Addition 2. By half the bit depth, I mean this: for example, signed numbers from -128 to +127 can be stored in a byte register. In Word – from -2^15 to +2^15-1, in Court – from -2^31 to +2^31-1. Accordingly, if the subtraction result goes beyond these limits, then the sign of the subtraction result turns out to be incorrect (and the result itself will be incorrect, but in the case of cmp it does not interest us) and the overflow flag is set. Therefore, to determine that one number is greater than another, both the sign flag and the overflow flag must be taken into account, which is what the jump commands jl (jnge), jnl (jge), jg (jnle), jng (jle) do.

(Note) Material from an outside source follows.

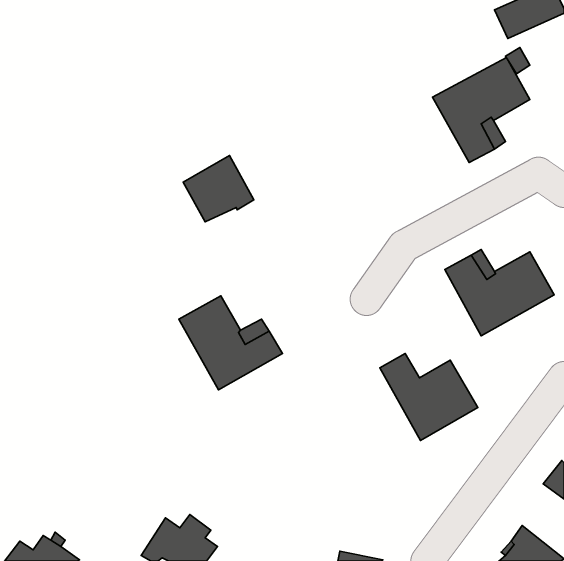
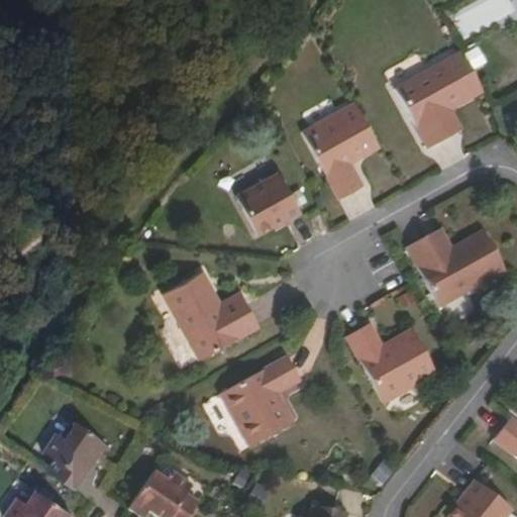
building: none -> [304,101,380,197]
building: [183,156,254,222] -> [236,172,301,232]
building: none -> [222,355,301,445]
building: none -> [43,426,112,491]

Concerning departure from the outer loop cmp esi, 0 ; jns loop_i. The last iteration of the outer loop must be executed at esi==0. Then the following happens in the inner loop:
- edi will reset
- if necessary, the operation of permutation of adjacent elements of the array will be performed
- edi will increase by 1
- will compare edi (1) with esi (0)
- since they are not equal (edi is already greater than esi), the loop will not exit
- then edi will grow and grow until it reaches the end of the writable memory area.
If we replace cmp esi,0 with cmp esi,1, then the last iteration of the outer loop will be executed at esi==1, and the inner loop will end with one iteration. But there are still problems here, if the array consists of one element or is completely empty, then esi will be less than edi when checking the exit condition from the inner loop and the exit condition will not work again.
To avoid such "jumping" of the inner loop, you need to add a check before entering it ("precondition").